En el lugar de producción, el tiempo es oro. Si una zona del horno deja de funcionar o si la prensa de laminación espera a que la temperatura sea adecuada, cada minuto de inactividad afecta negativamente la productividad y las ganancias. Por eso se diseñaron los radiadores infrarrojos de respuesta rápida para esta tarea: proporcionan energía de forma controlada, justo donde lo necesita el proceso de procesamiento del vidrio.
El núcleo de estos radiadores emite luz infrarroja casi instantáneamente, gracias a los elementos de cuarzo-halojeno, lo que permite alcanzar la temperatura operativa en cuestión de segundos. Este corto tiempo de respuesta permite que las líneas de templado, las estaciones de doblado y las prensas de laminación trabajen sin interrupciones. La densidad de energía se ajusta según las necesidades del vidrio: es lo suficientemente alta para un calentamiento rápido, pero también lo suficientemente baja para mantener un campo térmico uniforme.
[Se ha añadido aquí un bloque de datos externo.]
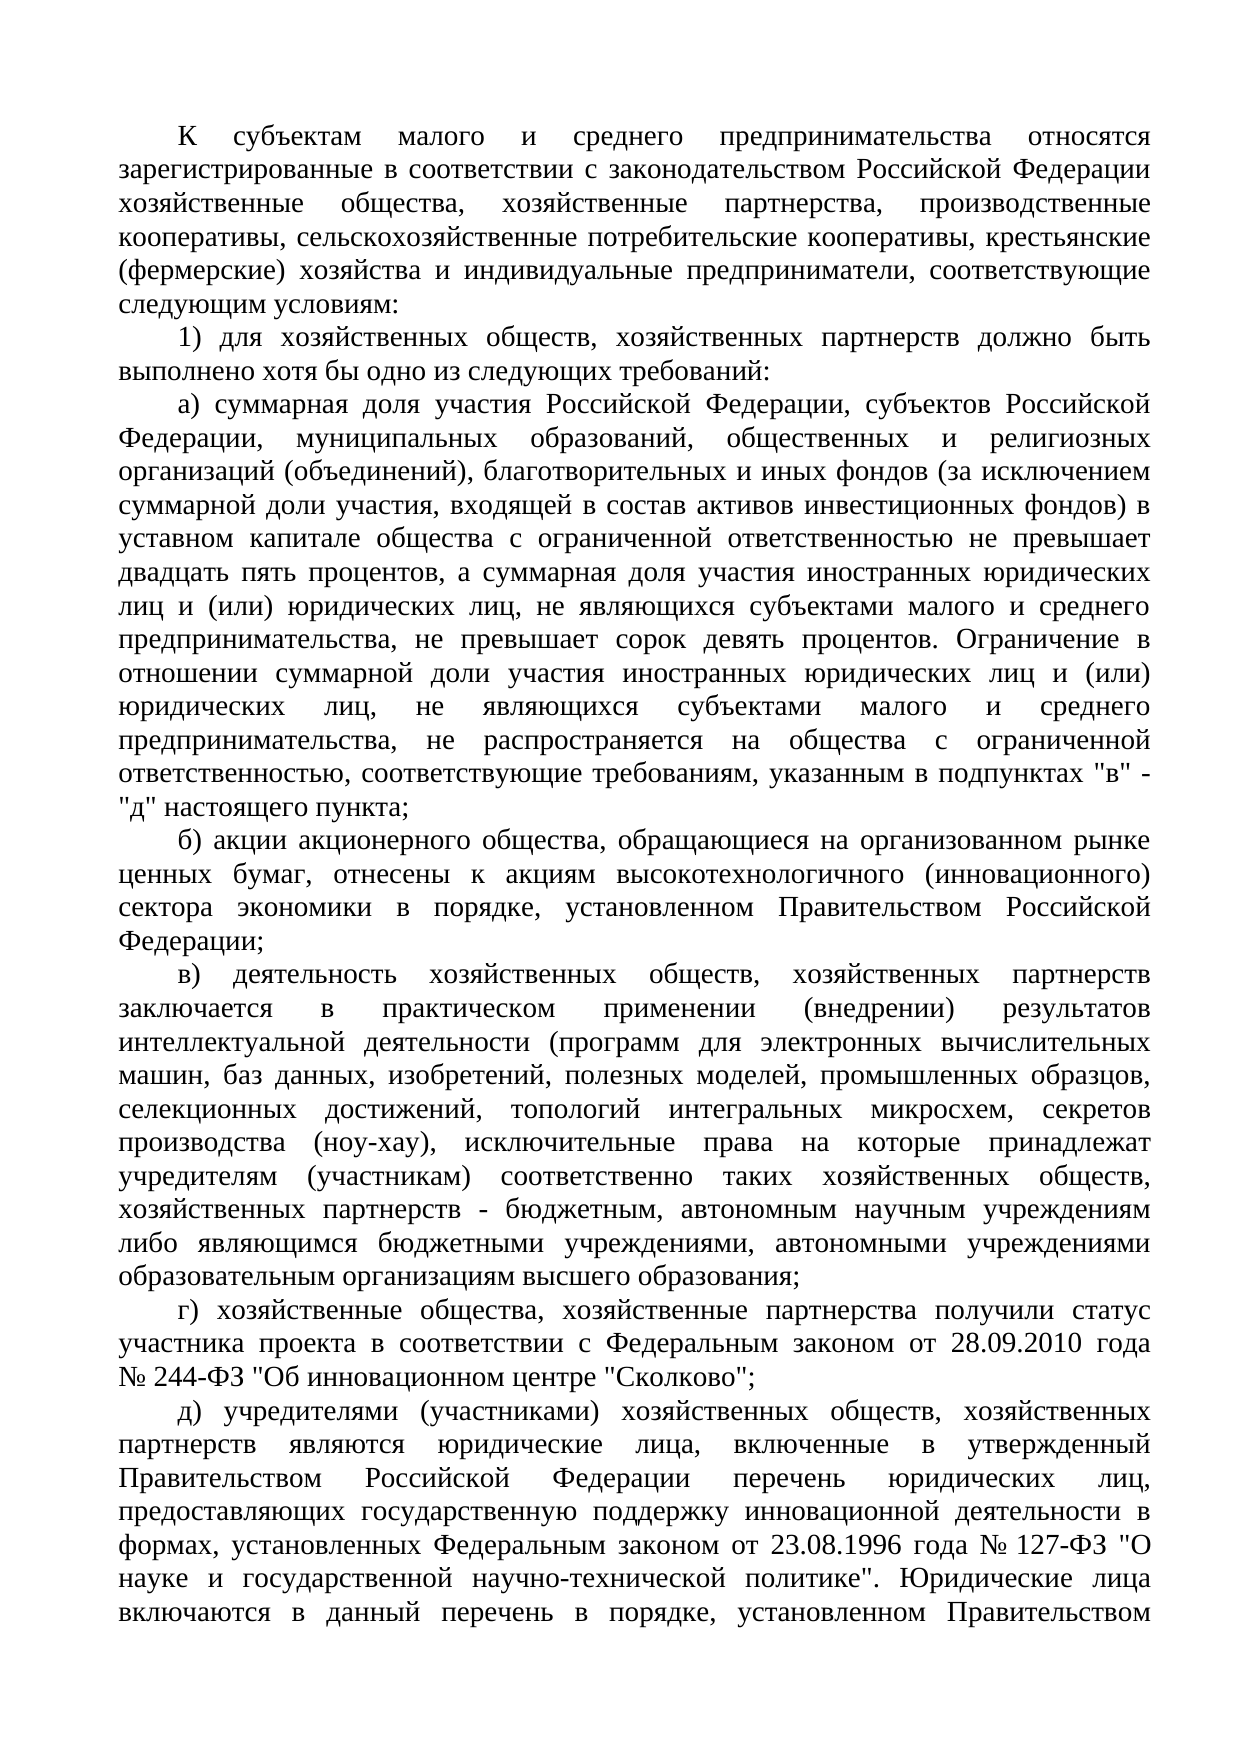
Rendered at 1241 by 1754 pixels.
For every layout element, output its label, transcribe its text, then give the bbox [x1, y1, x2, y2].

text 1) для хозяйственных обществ, хозяйственных партнерств должно быть выполнено хотя бы одно из следующих требований: [118, 319, 1152, 386]
text б) акции акционерного общества, обращающиеся на организованном рынке ценных бумаг, отнесены к акциям высокотехнологичного (инновационного) сектора экономики в порядке, установленном Правительством Российской Федерации; [118, 822, 1152, 957]
text г) хозяйственные общества, хозяйственные партнерства получили статус участника проекта в соответствии с Федеральным законом от 28.09.2010 года № 244-ФЗ "Об инновационном центре "Сколково"; [118, 1292, 1152, 1393]
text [118, 1393, 1152, 1627]
text в) деятельность хозяйственных обществ, хозяйственных партнерств заключается в практическом применении (внедрении) результатов интеллектуальной деятельности (программ для электронных вычислительных машин, баз данных, изобретений, полезных моделей, промышленных образцов, селекционных достижений, топологий интегральных микросхем, секретов производства (ноу-хау), исключительные права на которые принадлежат учредителям (участникам) соответственно таких хозяйственных обществ, хозяйственных партнерств - бюджетным, автономным научным учреждениям либо являющимся бюджетными учреждениями, автономными учреждениями образовательным организациям высшего образования; [118, 957, 1152, 1292]
text а) суммарная доля участия Российской Федерации, субъектов Российской Федерации, муниципальных образований, общественных и религиозных организаций (объединений), благотворительных и иных фондов (за исключением суммарной доли участия, входящей в состав активов инвестиционных фондов) в уставном капитале общества с ограниченной ответственностью не превышает двадцать пять процентов, а суммарная доля участия иностранных юридических лиц и (или) юридических лиц, не являющихся субъектами малого и среднего предпринимательства, не превышает сорок девять процентов. Ограничение в отношении суммарной доли участия иностранных юридических лиц и (или) юридических лиц, не являющихся субъектами малого и среднего предпринимательства, не распространяется на общества с ограниченной ответственностью, соответствующие требованиям, указанным в подпунктах "в" - "д" настоящего пункта; [118, 386, 1152, 822]
text К субъектам малого и среднего предпринимательства относятся зарегистрированные в соответствии с законодательством Российской Федерации хозяйственные общества, хозяйственные партнерства, производственные кооперативы, сельскохозяйственные потребительские кооперативы, крестьянские (фермерские) хозяйства и индивидуальные предприниматели, соответствующие следующим условиям: [118, 118, 1152, 319]
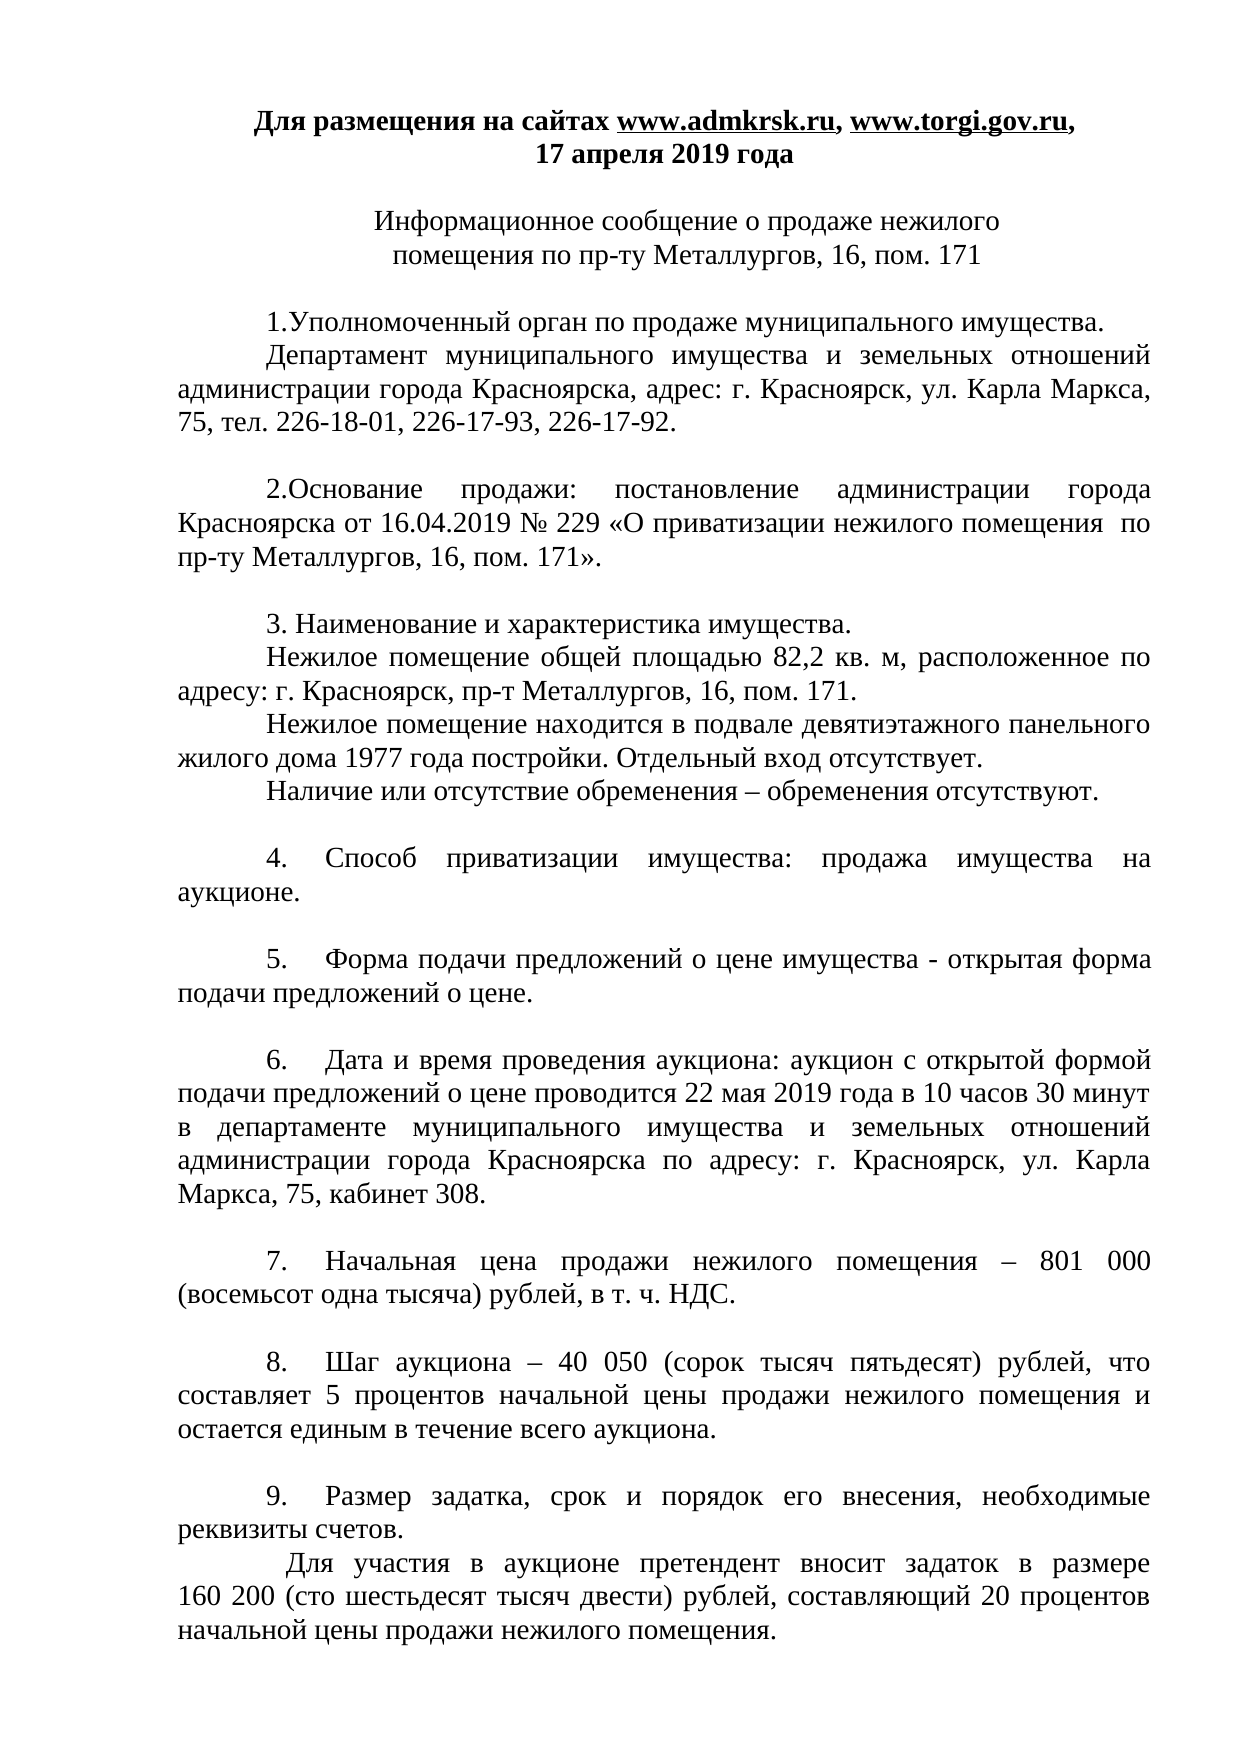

Como resultado, hay menos puntos calientes, menor estrés térmico y una calidad óptica consistente en todas las partes procesadas. La energía se utiliza de manera eficiente, ya que se suministra según sea necesario, sin perderse en el calentamiento previo del aire o de las estructuras.
Las líneas de producción de vidrio dependen de la repetibilidad, y ahí es donde brilla el poder de los radiadores infrarrojos de respuesta rápida. Estos dispositivos estabilizan las temperaturas en las diferentes zonas, reducen el tiempo de cambio de producto y disminuyen los desperdicios causados por tiempos de calentamiento lentos. En el proceso de templado, ayudan a alcanzar rápidamente los puntos de temperatura adecuados, lo que asegura un enfriamiento uniforme. En el proceso de laminación, permiten que el adhesivo se cure rápidamente, protegiendo así la calidad de los bordes y la claridad óptica del vidrio. Las líneas de sellado de vidrio aislante también se benefician de esto, ya que logran un calentamiento más rápido y un control estable durante el sellado secundario.
La instalación es sencilla en la mayoría de las máquinas de vidrio, ya que existen opciones de montaje y conectores adaptables. Suministramos módulos de reemplazo diseñados para encajar en los espacios típicos de los fabricantes originales, por lo que puede reemplazarlos sin tener que cortar los marcos o modificar las herramientas. Un dato importante: la calefacción por infrarrojos funciona a través de la línea de visión, por lo que los reflectores y la disposición de los elementos deben adaptarse al camino del vidrio para evitar sombras.
Si se logra una geometría adecuada, la línea de producción funcionará de manera más estable: habrá menos rechazos y se utilizará menos energía por pieza.